ANO: 25 | Nº: 6353

Marcelo Teixeira

marceloct@ymail.com
Advogado e professor universitário - Urcamp
15/12/2018 Marcelo Teixeira (Opinião)

Fé cega, faca amolada

Como disse o Padre Fábio de Melo, “eu confio na proteção divina, mas olho para os dois lados antes de atravessar a rua.” É exatamente isso que penso sobre fé, crença, confiança da interferência de forças superiores no nosso cotidiano e no nosso destino. O fato de acreditar em Deus, no Seu Filho e no Espírito Santo, não impede que eu use minimamente a razão para viver e tomar decisões.
Para muitos o problema reside aí, em tratar fé e razão como coisas incompatíveis ou excludentes. Acham que quem usa a razão não pode ter fé e só tem fé quem abre mão ou é desprovido de racionalidade. Em meu sentir se trata de um argumento simplista e maniqueísta, muito apreciado pelos gaúchos e crescente nos últimos tempos, sobretudo durante a última campanha eleitoral caracterizada pelo extremismo, transformando tudo numa luta inglória entre a direita e a esquerda.
Penso como Louis Pasteur que sentenciou “um pouco de ciência nos afasta de Deus.
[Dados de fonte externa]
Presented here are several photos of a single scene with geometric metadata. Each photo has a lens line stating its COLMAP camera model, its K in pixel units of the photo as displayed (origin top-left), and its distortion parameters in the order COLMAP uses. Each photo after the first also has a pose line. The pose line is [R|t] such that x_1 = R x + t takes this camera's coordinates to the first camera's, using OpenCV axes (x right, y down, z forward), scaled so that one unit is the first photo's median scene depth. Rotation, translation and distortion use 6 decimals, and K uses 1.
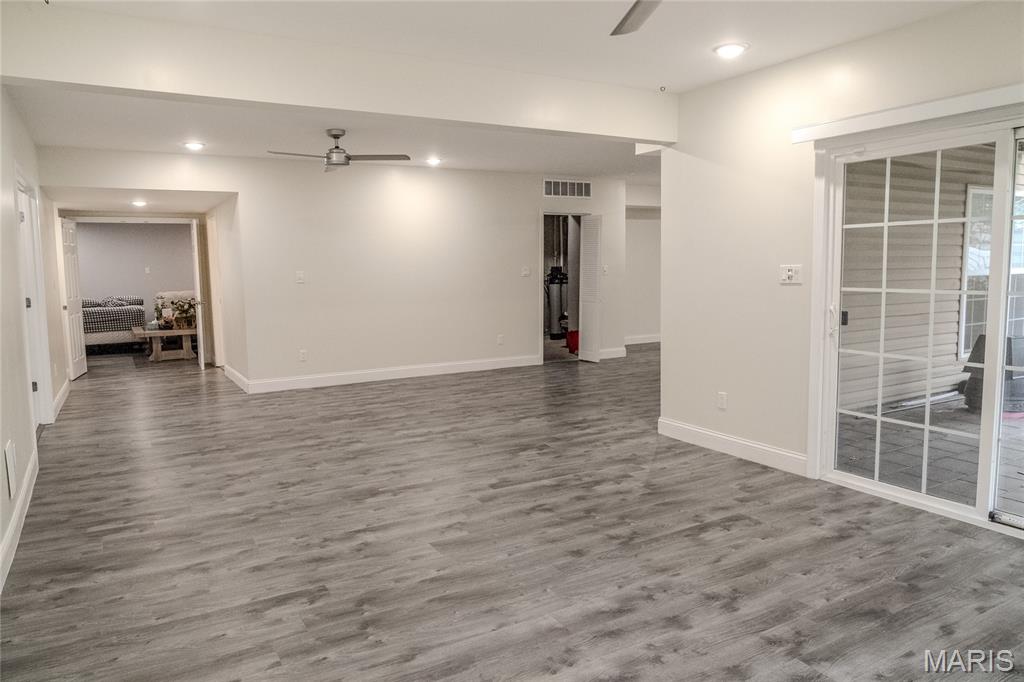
lens RADIAL K [[691.2, 0, 509.6], [0, 691.2, 338.8], [0, 0, 1]] dist [-0.004816, 0.003694]
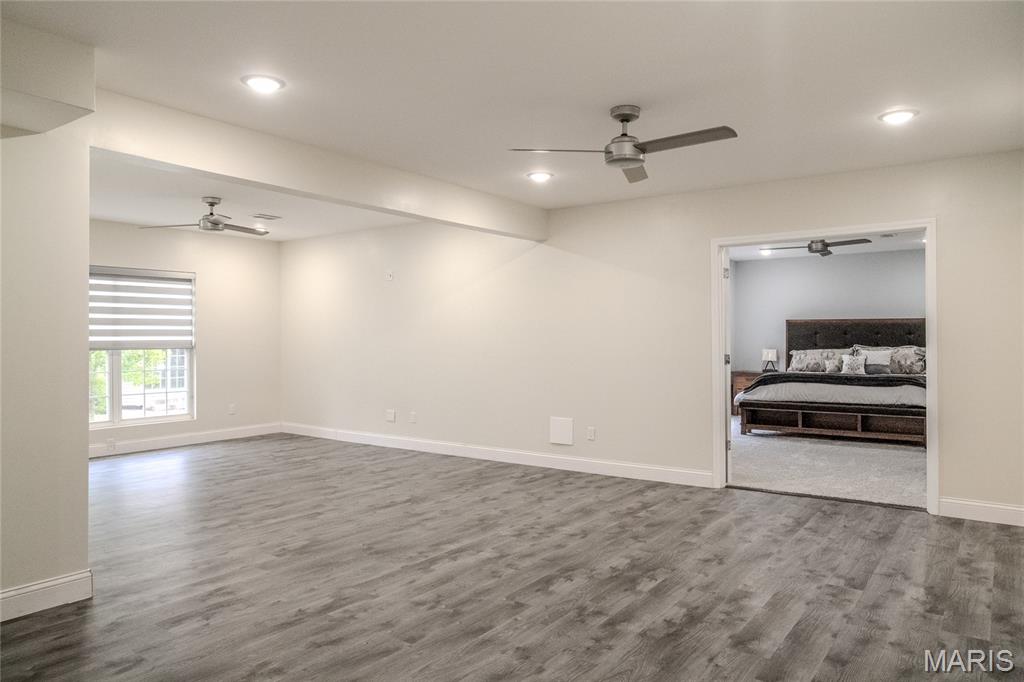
lens RADIAL K [[691.2, 0, 506.8], [0, 691.2, 338.7], [0, 0, 1]] dist [-0.004816, 0.003694]
pose [[-0.917263, 0.014791, -0.398008, 0.129969], [-0.029244, 0.994112, 0.104340, -0.190545], [0.397207, 0.107346, -0.911429, 1.901779]]
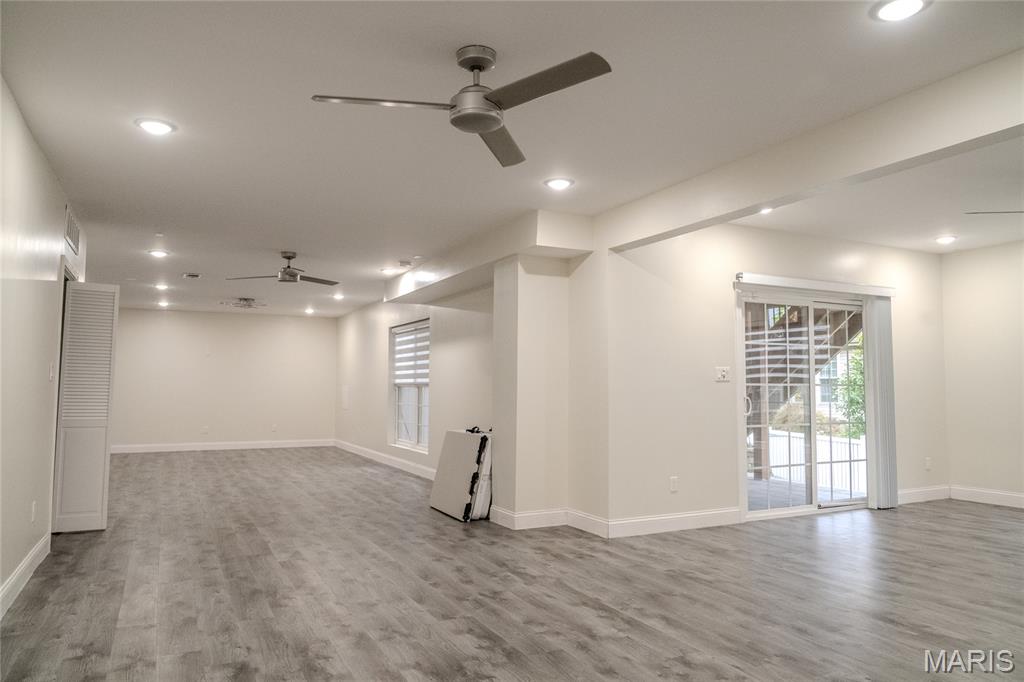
lens RADIAL K [[691.2, 0, 506.5], [0, 691.2, 342.5], [0, 0, 1]] dist [-0.004816, 0.003694]
pose [[0.073404, 0.081922, 0.993932, -0.869567], [0.107668, 0.990145, -0.089561, -0.070086], [-0.991473, 0.113589, 0.063860, 1.180286]]
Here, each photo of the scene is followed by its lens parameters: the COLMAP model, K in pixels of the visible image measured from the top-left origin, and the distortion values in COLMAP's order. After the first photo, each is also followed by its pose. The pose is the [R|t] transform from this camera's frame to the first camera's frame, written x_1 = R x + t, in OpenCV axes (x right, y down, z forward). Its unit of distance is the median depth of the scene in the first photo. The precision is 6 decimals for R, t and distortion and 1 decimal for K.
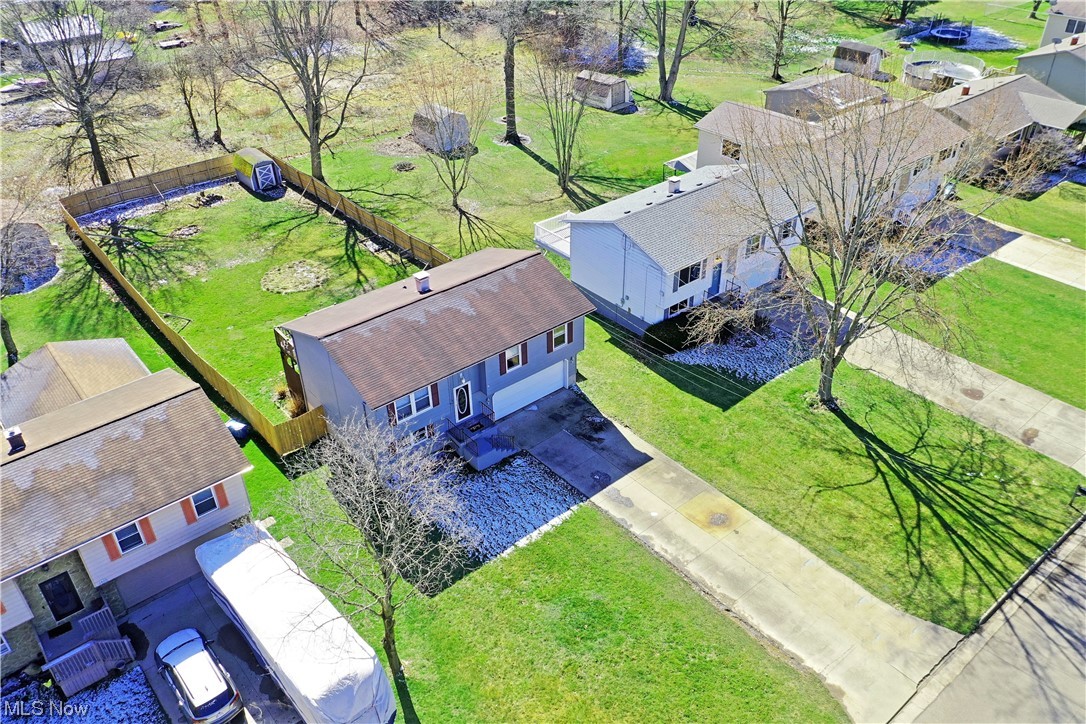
lens RADIAL K [[861.0, 0, 545.4], [0, 861.0, 358.6], [0, 0, 1]] dist [0.040742, 0.006448]
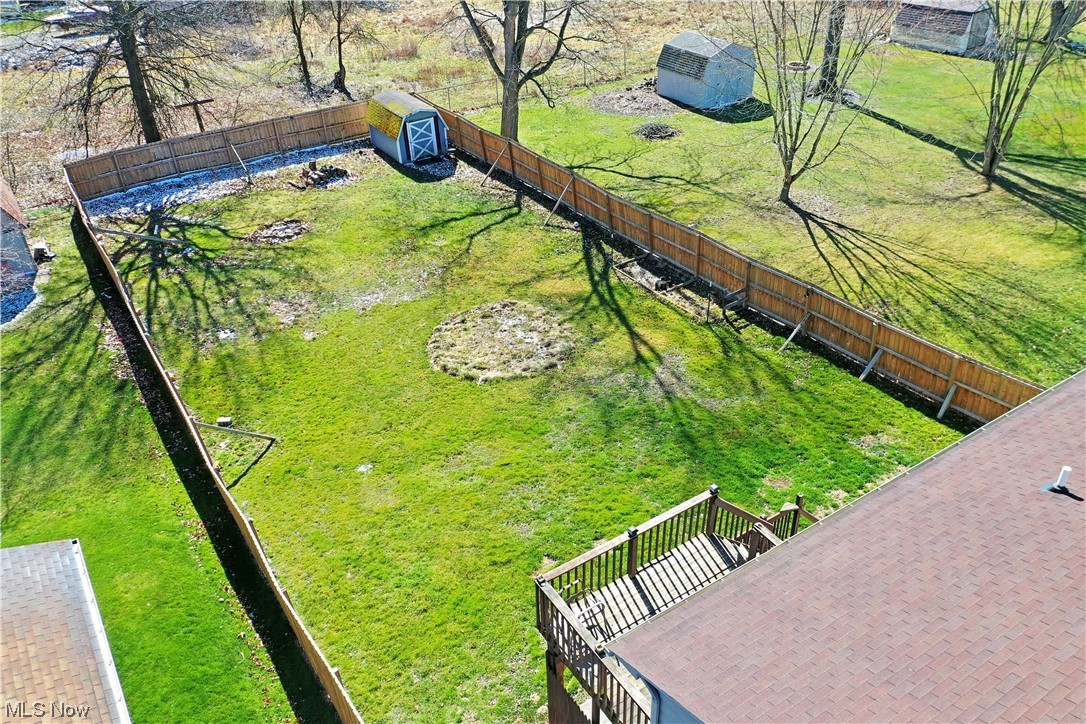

Muito, nos aproxima.” Minha fé passa muito pela razão e exatamente por isso que não aprecio rituais e argumentos que repousam em dogmas infundados e, às vezes, até contraditórios com aquilo que a Bíblia Sagrada relata sobre as ações e pregações do filho de Deus.
Ao longo da vida conheci pessoas que separam a vida pessoal ou profissional da vida religiosa como se fossem dois mundos distantes, ou seja, ignoram orientações religiosas em função da profissão ou da circunstância pessoal. Da mesma forma, conheci gente que repudia a religião em função de uma interpretação completamente equivocada daquilo que a igreja ou a Bíblia diz ou recomenda. Interpretações literais de um texto escrito há milênios.
Penso que a fé permite a gente enxergar mais do que a simples visão proporciona, mas lamento ver que, muitas vezes, a fé cega o crente, não deixando que sua razão funcione. As recentes e ruidosas denúncias contra o João Teixeira de Faria, vulgo João de Deus, trouxeram à tona depoimentos de suas supostas vítimas que me chamaram a atenção por dois motivos: o modus operandi do suposto abusador – confirmado pelos diferentes testemunhos – e a crença de quase todas de que aqueles atos libidinosos faziam parte de um ritual de cura. Relatos indicaram que algumas vítimas eram meninas muito jovens e, nesses casos, é compreensível que elas carecessem de discernimento e personalidade suficiente para reagir e fazer cessar o abuso, mas, no geral, as denúncias vieram de mulheres maduras e experientes, em plenas condições de entender racionalmente o que estava acontecendo.
É claro que as supostas vítimas não têm culpa pelos supostos abusos que disseram ter sofrido e, também, que quase todas estavam muito fragilizadas pela moléstia que lhes atingiam e que as levaram até aquele lugar, com a forte esperança de alcançar a cura. Mas daí a não perceber que aquilo era um ato de abuso, exige que a pessoa esteja tomada de uma fé cega, a que me referi no início. E a fé cega é sim, uma faca amolada, pronta para cortar, para fazer o mal. A faca amolada, nesse caso, estava nas mãos do abusador que provavelmente percebia esta cegueira em suas vítimas.
Pessoas se suicidam pela fé, pessoas matam pela fé e, infelizmente, pessoas se deixam abusar pela fé. Neste contexto, encerro adaptando a frase que citei no início: Tenha fé, mas não deixe de olhar para os dois lados antes de atravessar a rua.